China, Rússia, Coreia do Norte, Irão, Venezuela, Myanmar, Sudão, Paquistão, Jordânia ou Chad são apenas alguns dos nomes de uma longa lista de países que mantêm restrições de acesso à Internet ou que, por algum motivo, desligaram ou controlaram o acesso a serviços online em 2021, pondo em causa a ideia de uma Internet livre e acessível a todos. O risco de fragmentação é real e tem sido alvo de muitos alertas de várias organizações, mas a guerra na Ucrânia tornou a questão mais premente, sobretudo depois de terem surgido apelos para bloquear a Rússia da Internet.
Em Abril cerca de 60 países uniram-se numa declaração para o futuro da Internet, que também Portugal assinou, e que pretende proteger os direitos humanos e a liberdade para todos, uma Internet global que impulsione a livre circulação de informação e acesso aos benefícios da economia digital. Pode ser apenas uma declaração de intenções mas não deixa de ter importância num momento em que as ameaças são cada vez maiores.
O problema da fragmentação da Internet, ou Splinternet como se convencionou chamar, está longe de ser novo, mas a Internet Society avisa que já afeta milhares de milhões de pessoas.
Os alertas para o controle e bloqueio de serviços são antigos e Tim Berners-Lee já defende há vários anos um “Contrato para a Internet” para reparar o que na sua perspetiva está errado com a grande rede.
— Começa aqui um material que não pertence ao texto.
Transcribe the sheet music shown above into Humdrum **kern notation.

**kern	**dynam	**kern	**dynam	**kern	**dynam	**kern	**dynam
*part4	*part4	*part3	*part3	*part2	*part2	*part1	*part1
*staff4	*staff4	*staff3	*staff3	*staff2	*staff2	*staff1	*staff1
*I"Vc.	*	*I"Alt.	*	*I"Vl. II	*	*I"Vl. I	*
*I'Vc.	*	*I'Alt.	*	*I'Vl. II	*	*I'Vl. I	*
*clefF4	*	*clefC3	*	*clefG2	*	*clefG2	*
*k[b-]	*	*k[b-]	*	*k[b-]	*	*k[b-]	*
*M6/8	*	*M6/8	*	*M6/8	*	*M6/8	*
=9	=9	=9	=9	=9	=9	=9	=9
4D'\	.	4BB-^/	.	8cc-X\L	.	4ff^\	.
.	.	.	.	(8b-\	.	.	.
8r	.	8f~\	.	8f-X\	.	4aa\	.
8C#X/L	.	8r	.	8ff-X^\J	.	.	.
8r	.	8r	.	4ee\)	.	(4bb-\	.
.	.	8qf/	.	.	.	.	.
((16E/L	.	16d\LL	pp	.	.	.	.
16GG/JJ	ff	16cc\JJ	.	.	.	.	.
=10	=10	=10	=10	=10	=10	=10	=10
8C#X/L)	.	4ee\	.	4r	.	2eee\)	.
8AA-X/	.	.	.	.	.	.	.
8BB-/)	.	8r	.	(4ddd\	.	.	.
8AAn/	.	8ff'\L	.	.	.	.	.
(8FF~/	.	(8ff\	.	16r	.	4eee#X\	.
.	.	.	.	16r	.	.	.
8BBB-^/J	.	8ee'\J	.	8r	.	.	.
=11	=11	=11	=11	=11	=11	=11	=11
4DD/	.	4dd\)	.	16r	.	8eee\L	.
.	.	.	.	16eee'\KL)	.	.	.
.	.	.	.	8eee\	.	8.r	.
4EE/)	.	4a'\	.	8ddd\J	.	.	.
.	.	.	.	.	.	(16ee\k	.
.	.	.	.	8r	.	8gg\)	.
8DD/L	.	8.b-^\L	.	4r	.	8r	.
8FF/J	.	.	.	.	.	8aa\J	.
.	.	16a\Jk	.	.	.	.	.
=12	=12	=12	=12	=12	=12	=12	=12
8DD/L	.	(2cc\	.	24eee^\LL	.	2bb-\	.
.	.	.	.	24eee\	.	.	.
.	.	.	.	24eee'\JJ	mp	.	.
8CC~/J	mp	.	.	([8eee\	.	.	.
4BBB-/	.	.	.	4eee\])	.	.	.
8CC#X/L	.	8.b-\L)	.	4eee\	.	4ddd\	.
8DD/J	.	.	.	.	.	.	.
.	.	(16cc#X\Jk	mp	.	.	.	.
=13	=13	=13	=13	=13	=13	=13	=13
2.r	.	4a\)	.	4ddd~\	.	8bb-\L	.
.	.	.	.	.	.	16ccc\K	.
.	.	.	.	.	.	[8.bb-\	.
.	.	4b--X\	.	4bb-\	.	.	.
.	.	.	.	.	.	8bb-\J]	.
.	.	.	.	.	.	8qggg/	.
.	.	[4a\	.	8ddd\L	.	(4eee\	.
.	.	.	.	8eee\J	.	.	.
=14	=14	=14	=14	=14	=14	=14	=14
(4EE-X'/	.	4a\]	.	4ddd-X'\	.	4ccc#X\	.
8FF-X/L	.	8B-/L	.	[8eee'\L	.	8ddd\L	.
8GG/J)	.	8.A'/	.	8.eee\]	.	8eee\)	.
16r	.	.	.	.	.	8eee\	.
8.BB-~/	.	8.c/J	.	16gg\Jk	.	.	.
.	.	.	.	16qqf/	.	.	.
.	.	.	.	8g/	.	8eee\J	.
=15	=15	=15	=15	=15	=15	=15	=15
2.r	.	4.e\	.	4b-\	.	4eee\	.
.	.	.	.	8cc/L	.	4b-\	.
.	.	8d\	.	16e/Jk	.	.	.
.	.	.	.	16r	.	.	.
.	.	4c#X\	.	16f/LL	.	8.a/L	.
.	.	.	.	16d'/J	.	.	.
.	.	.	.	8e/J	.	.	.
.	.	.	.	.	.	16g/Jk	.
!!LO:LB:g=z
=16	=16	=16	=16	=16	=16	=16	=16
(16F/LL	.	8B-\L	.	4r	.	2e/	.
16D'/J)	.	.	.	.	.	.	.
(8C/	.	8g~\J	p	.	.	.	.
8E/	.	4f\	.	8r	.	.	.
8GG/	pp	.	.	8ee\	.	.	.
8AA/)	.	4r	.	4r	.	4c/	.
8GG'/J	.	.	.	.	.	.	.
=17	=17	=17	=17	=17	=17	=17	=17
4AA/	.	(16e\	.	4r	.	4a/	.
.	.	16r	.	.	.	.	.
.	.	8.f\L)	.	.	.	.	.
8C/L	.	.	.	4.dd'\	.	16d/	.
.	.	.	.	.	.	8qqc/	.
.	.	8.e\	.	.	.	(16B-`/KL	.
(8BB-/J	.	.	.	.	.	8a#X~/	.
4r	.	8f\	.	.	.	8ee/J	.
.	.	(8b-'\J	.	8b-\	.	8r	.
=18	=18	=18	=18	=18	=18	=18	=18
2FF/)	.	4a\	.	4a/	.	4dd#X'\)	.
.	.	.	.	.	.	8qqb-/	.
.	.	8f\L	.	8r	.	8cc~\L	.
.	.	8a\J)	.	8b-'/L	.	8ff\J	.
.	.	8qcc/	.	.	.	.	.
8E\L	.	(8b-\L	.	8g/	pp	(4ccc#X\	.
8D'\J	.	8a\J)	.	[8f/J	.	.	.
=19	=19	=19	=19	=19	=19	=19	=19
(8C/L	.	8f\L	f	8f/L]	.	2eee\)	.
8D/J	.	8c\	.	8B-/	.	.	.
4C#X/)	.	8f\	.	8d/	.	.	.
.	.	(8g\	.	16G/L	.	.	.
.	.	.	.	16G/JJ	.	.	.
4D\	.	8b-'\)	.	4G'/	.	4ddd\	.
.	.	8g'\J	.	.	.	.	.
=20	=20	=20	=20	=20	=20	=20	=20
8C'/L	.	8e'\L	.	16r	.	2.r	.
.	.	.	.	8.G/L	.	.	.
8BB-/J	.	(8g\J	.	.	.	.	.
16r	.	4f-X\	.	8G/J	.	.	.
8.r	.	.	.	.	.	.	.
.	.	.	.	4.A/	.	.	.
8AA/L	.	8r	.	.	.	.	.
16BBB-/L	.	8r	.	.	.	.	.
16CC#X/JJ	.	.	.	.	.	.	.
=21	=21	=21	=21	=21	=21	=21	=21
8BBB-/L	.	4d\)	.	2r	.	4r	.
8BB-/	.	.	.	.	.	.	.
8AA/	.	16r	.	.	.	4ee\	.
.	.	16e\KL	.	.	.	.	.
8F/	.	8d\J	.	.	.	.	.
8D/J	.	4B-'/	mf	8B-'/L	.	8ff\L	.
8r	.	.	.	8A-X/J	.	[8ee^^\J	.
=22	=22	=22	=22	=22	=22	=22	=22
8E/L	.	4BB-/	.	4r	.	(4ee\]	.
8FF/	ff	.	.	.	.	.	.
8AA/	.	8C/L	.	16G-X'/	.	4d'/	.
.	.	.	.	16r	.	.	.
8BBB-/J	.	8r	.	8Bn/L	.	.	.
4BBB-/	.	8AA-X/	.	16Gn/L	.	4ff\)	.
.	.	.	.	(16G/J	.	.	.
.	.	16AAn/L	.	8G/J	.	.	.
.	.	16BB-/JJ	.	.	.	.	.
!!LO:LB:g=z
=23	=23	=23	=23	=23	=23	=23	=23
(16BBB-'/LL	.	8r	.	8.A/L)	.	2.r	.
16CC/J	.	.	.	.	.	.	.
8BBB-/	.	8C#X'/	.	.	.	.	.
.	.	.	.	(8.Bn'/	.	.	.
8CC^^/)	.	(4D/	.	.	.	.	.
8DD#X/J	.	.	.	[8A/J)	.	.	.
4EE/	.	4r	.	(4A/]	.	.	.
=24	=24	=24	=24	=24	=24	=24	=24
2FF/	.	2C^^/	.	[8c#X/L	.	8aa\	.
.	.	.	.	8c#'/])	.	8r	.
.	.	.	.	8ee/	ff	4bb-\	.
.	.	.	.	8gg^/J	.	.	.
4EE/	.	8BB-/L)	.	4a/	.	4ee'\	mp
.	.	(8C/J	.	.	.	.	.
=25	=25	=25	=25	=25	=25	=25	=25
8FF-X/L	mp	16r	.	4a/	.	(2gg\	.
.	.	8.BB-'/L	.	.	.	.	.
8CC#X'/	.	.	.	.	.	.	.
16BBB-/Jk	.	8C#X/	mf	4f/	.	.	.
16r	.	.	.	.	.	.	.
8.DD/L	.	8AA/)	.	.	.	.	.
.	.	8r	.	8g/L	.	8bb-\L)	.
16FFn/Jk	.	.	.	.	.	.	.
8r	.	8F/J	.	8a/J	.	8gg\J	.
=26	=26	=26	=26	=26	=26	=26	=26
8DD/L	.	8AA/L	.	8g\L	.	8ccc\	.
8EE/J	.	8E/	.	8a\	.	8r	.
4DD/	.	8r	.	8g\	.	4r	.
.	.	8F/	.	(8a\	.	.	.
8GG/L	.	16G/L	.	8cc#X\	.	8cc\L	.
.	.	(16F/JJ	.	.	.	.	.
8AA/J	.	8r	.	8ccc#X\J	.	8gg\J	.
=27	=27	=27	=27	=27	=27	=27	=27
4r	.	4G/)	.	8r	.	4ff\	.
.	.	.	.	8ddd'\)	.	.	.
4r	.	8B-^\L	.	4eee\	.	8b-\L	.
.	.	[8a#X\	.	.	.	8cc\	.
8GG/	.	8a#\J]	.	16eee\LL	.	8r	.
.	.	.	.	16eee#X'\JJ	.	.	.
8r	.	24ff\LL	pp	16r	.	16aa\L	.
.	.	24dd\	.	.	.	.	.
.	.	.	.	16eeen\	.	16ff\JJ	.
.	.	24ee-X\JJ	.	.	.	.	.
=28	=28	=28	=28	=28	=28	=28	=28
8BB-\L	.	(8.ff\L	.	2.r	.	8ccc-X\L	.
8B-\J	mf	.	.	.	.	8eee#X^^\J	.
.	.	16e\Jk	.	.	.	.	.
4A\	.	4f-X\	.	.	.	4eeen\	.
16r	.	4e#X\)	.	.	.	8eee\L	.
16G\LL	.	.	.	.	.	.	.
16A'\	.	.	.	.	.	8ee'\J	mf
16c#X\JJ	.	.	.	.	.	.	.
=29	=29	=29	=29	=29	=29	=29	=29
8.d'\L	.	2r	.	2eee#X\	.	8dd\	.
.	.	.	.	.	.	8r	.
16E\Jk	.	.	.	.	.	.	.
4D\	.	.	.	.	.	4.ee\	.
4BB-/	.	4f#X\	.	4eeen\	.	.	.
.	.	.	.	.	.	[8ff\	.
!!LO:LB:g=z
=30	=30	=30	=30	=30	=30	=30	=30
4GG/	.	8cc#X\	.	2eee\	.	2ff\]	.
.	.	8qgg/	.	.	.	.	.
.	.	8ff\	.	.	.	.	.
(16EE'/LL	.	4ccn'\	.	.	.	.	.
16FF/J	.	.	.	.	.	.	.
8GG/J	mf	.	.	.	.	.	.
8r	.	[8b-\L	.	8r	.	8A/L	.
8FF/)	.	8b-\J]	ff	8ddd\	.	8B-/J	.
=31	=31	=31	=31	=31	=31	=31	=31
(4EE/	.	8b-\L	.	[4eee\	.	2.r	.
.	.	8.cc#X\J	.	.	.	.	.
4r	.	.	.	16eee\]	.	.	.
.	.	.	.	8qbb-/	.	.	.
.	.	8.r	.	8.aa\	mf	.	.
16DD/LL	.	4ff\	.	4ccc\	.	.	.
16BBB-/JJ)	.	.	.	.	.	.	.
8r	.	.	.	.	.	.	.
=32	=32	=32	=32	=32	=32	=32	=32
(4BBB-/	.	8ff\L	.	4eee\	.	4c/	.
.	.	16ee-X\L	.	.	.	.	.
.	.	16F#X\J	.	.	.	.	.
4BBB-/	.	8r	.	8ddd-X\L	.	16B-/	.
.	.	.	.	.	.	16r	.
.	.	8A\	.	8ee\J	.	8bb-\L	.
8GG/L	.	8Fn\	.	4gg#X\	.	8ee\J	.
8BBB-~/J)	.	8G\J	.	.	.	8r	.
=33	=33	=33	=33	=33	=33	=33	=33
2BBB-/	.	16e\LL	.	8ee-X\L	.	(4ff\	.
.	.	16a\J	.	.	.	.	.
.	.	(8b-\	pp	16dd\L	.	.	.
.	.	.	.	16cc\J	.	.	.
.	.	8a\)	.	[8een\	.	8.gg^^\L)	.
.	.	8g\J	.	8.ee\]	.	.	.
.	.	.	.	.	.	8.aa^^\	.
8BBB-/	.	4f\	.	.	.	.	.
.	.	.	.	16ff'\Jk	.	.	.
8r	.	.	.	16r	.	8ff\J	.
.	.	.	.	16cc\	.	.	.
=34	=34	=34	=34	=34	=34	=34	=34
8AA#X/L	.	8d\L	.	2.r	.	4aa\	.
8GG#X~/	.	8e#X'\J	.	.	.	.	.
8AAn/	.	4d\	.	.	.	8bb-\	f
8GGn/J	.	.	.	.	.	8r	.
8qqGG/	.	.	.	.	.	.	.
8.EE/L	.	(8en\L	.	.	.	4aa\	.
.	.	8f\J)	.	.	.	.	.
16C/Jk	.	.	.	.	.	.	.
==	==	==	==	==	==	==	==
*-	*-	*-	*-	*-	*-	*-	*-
A iniciativa data de 2019 e a visão do “pai da World Wide Web” já reuniu milhares de empresas e organizações que assinaram este “Contrato” com nove compromissos em várias áreas.
Podem estas iniciativas e avisos ter efeito? Que impacto tem o isolamento progressivo da Rússia? Ricardo Lafuente, vice presidente da associação D3 – Direitos Digitais lembra que a balcanização da Internet não é nova e que neste momento é difícil fazer previsões sobre o que vai acontecer.
“Com a invasão da Ucrânia ainda em curso e uma grande incerteza sobre os próximos passos da China face a Taiwan, é arriscado fazer qualquer previsão do que se irá tornar a Internet – só sabemos que muito vai mudar”, afirma em entrevista ao SAPO TEK, avisando que “o que se discute agora é o quanto se irá agravar face à realidade geopolítica atual”.
A utilização da Internet como arma nos conflitos, em especial por regimes totalitários mas também por países democráticos, para controlar a população, reprimir dissidências internas e fazer pressão política são medidas que “têm sido aplicadas regularmente nos conflitos contemporâneos, mas a proximidade da invasão da Ucrânia veio dar ao ocidente outra perspectiva relativamente ao acesso à Internet como arma e mecanismo de controlo”, explica Ricardo Lafuente, apontando a tática russa de desviar tráfego das zonas ocupa-as para passar por servidores russos, com objetivo de vigilância das comunicações.
A Internet Society é outra das organizações que tem vindo a alertar para a possibilidade da fragmentação deitar por terra décadas de esforço para garantir a ligação do mundo inteiro, dividindo a Internet numa série de redes separadas, sem pontos de contacto.
“Podem usar os mesmos nomes e protocolos, mas os governos e empresas podem tornar-se os ‘porteiros’ do acesso ao que as pessoas podem fazer, ver e aceder nessas redes”, adianta a organização.
E não é só o fluxo dos dados que está em causa, mas o próprio comércio internacional, assim como a divisão digital.
Dan York, diretor da Internet Society, defende que o impacto na nossa forma de viver é profundo e exemplifica, de forma simples, com o caso de quem não consegue aceder ao Facebook, tem uma alternativa ao Google porque o motor de busca está bloqueado e que mesmo a Wikipedia está fora de alcance. “Podemos usar os mesmos browsers e programas de email mas não conseguimos chegar aos mesmos sítios. E mesmo que consiga, não tem a certeza se o governo local está a monitorizar tudo o que faz online”.
“A Internet foi bem sucedida porque é aberta, sem restrições, e com protocolos comuns. Para o manter temos de parar a divisão e fragmentação”, defende Dan York.
Ricardo Lafuente admite a esperança de que a União Europeia tenha impacto na defesa de uma Internet livre e aberta, mas avisa que a posição tem sido ambivalente e que “tem havido desenvolvimentos que nos deixam apreensivos”, referindo a recente ideia de fazer vigilância massiva e reduzir a encriptação com o pretexto de proteger as crianças.